Bill Gross is one of the few who thinks he does know what's happening. He runs the $1.2 trillion PIMCO investment fund, the world's largest (and owned by Germany's Allianz insurance giant). And he has dumped PIMCO's entire $26 billion holding of U.S. Treasury bonds.

This may be a smart move, selling the bonds before the Fed stops shoring up the price by buying them as part of its quantitative easing project. But it is hardly a ringing endorsement of the U.S. economy and the widespread view that things are looking up.

Then the Fitch ratings agency, which has an excellent record on China, announced that it saw a 60 percent chance of a Chinese banking crisis by 2013.

Fitch was one of the first to spot the way Chinese banks were getting around official restrictions on lending by moving loans off balance sheets to shadowy and little-regulated trust companies. Many of these are linked to Local Government Financing Vehicles, which let municipal authorities share in the profits of the property boom and in effect give local authorities dangerous incentives to keep inflating the property bubble.

Since the start of 2009, Chinese banks have been lending money in extraordinary amounts, well more than $3 trillion. Even in a gung-ho economy like China, this is likely to end in tears, bad debts and a banking crisis.

Then the surprise news emerged that China's trade balance had gone into deficit to the tune of $7.3 billion, with exports down and imports rising not nearly enough to signal that long-awaited consumer boom. Even China isn't immune to rising oil prices.

And the euro is gearing up for what is starting to look like its annual springtime crisis, with Portugal in the front line but Spain is close to joining it after Moody's downgraded Spanish government debt.

The Brussels summit of the leaders of the eurozone countries Friday was supposed to come up with a kind of solution in which the weaker countries agree to adopt German-style fiscal discipline in return for German money. Few people think it will work and even fewer think that the EU is willing or able tackle the real underlying problems.

There are three. The first is that the interest rates being paid by the bailed-out countries, Ireland and Greece, are too high to give them much chance of repaying the money or of recovering from the crash. The second is that the eurozone banks, including the German banks, as a whole are still woefully undercapitalized. The third is that the European Central Bank last week signaled that it was poised to start raising interest rates again. This may please Germany's monetary purists but its spells even more pain for Greece, Portugal, Ireland and Spain.

The Greek tragedy is assuming surreal dimensions, with interest rates on its 10-year bonds reaching almost 13 percent, close behind the 15 percent unemployment rate -- a dreadful misery index. One Union Bank of Switzerland analyst commented that the ECB was living in "a parallel universe," unwilling to face the reality of the Greek disaster nor to admit the real frailty of Europe's banking system.

What this means is that the four giants of the global economy, the United States, Europe, Japan and China all seem to be in trouble at once and the fragile recovery that some see in the U.S. and German manufacturing industries looks problematic.

It is one thing to cheer the modest recovery in U.S. jobs but quite another to view it in the context of the widening U.S. trade deficit.
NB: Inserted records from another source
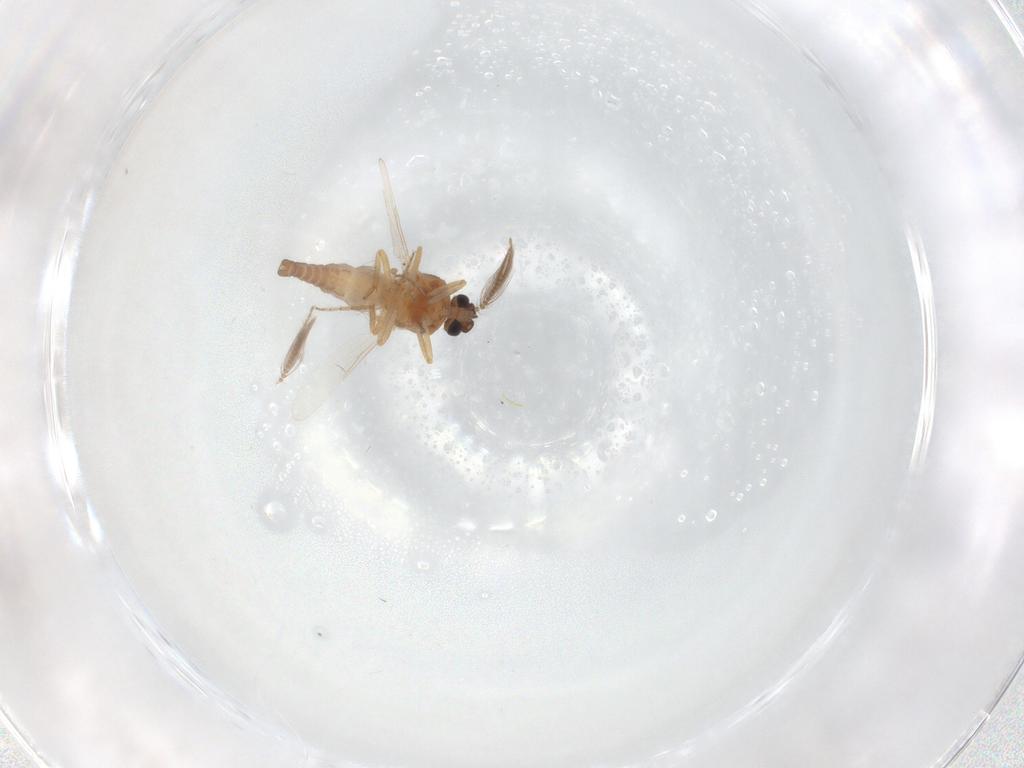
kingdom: Animalia
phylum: Arthropoda
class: Insecta
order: Diptera
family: Ceratopogonidae
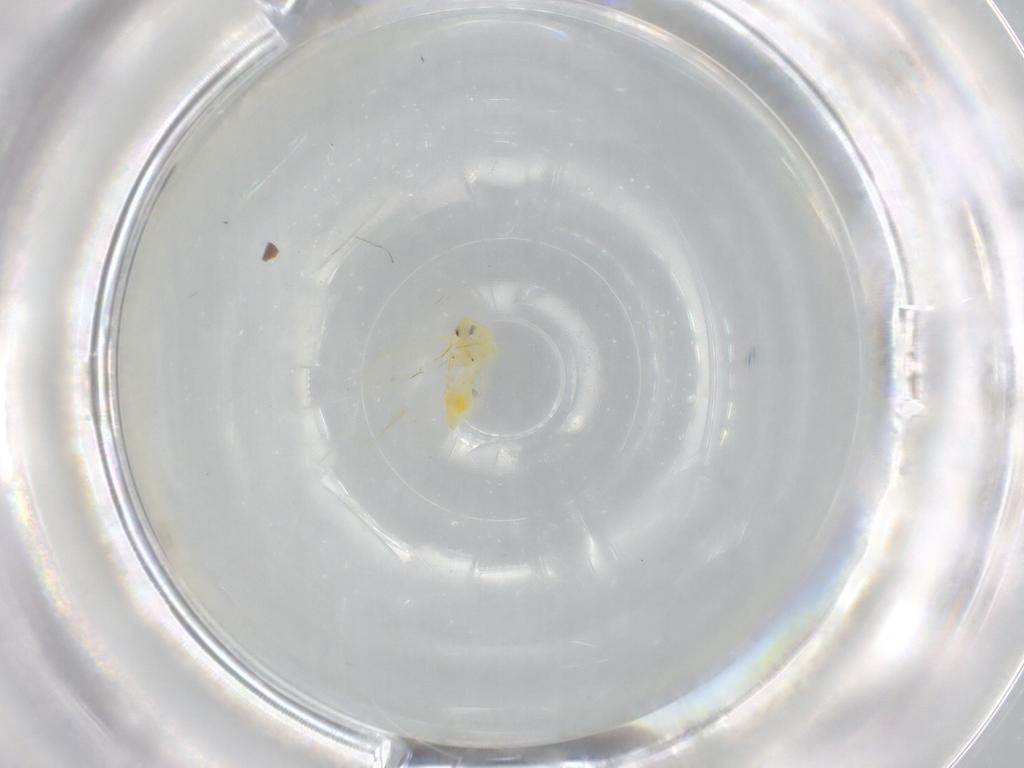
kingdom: Animalia
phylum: Arthropoda
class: Insecta
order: Hemiptera
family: Aleyrodidae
The U.S. Commerce Department last week reported the deficit on international trade in goods and services was $46.3 billion in January, up from $40.2 billion in December and $27 billion in mid-2009, when the "recovery" began. And its preliminary estimate of gross domestic product growth at 2.8 percent was a real disappointment.

And then, of course, comes the rise in the oil prices, which is never good news for the energy-hungry U.S. and German and Chinese economies, nor for many of those emerging markets whose appetite for Western exports was supposed to help the advanced economies out of trouble.